Requirement ->
From the StringTools documentation, extract the passage starting with "public static final Set<String> LOWERCASE_GREEK_LETTERS" and going on through "or only whitespace.", copying it word for word.

-- Document segment follows --

Class StringTools


  • public final class StringTools
    extends Object
    Tools for working with strings.
    Author:
    Daniel Naber
    • Field Detail

      • UPPERCASE_GREEK_LETTERS

        public static final Set<String> UPPERCASE_GREEK_LETTERS
      • LOWERCASE_GREEK_LETTERS

        public static final Set<String> LOWERCASE_GREEK_LETTERS
    • Method Detail

      • assureSet

        public static void assureSet​(String s,
                                     String varName)
        Throw exception if the given string is null or empty or only whitespace.
      • readStream

        public static String readStream​(InputStream stream,
                                        String encoding)
                                 throws IOException
        Read the text stream using the given encoding.
        Parameters:
        stream - InputStream the stream to be read
        encoding - the stream's character encoding, e.g. utf-8, or null to use the system encoding
        Returns:
        a string with the stream's content, lines separated by \n (note that \n will be added to the last line even if it is not in the stream)

-- Document segment concluded --
-- Data listing follows --

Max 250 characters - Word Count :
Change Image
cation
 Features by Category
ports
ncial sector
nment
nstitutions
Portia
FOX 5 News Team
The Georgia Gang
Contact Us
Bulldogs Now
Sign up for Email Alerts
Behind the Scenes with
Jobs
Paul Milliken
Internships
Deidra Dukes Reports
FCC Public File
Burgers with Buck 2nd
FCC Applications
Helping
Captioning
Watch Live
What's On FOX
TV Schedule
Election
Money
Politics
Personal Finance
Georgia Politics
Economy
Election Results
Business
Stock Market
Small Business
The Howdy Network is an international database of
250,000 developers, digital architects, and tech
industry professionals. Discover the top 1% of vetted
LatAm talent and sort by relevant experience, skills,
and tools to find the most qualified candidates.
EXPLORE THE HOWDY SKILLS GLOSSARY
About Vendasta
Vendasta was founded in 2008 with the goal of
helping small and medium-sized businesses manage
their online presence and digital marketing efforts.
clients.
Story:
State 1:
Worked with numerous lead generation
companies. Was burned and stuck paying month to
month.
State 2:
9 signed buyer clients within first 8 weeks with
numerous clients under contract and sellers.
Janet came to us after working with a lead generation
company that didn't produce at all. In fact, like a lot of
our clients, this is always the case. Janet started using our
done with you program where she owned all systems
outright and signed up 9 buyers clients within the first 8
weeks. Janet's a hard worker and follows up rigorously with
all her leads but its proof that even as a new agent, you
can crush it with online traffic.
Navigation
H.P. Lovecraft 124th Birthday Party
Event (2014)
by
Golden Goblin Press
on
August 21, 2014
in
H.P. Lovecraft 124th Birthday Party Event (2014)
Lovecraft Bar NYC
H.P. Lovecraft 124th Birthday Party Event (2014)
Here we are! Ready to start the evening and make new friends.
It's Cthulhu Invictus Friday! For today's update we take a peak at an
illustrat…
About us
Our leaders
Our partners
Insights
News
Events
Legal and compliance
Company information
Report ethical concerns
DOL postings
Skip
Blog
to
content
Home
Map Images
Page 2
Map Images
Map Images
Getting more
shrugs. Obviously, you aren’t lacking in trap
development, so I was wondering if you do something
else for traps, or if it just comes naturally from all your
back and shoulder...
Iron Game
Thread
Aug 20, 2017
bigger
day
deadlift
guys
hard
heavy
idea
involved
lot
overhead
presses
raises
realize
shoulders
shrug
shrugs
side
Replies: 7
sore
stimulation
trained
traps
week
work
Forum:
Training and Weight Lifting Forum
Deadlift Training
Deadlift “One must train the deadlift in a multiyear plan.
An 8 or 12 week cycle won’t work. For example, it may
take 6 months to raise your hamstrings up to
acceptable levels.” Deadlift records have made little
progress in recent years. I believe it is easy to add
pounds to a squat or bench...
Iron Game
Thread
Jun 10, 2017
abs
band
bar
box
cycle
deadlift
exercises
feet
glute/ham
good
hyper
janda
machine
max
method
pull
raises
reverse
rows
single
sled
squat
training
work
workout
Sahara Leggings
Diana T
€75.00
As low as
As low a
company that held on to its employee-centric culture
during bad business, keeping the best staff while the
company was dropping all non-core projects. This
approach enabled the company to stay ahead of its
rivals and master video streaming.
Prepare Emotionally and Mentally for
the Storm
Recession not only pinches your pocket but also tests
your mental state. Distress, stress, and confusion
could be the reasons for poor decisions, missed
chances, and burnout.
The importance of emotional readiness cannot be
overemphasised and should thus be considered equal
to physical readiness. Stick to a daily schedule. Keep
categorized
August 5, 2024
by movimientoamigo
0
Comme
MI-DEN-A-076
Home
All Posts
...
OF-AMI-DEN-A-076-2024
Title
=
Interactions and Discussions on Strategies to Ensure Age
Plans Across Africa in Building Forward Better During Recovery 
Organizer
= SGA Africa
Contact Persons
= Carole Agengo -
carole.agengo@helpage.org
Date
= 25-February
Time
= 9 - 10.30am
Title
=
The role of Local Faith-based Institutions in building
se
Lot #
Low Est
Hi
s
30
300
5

-- Data listing concluded --

The answer ->
public static final Set<String> LOWERCASE_GREEK_LETTERS
    • Method Detail

      • assureSet

        public static void assureSet​(String s,
                                     String varName)
        Throw exception if the given string is null or empty or only whitespace.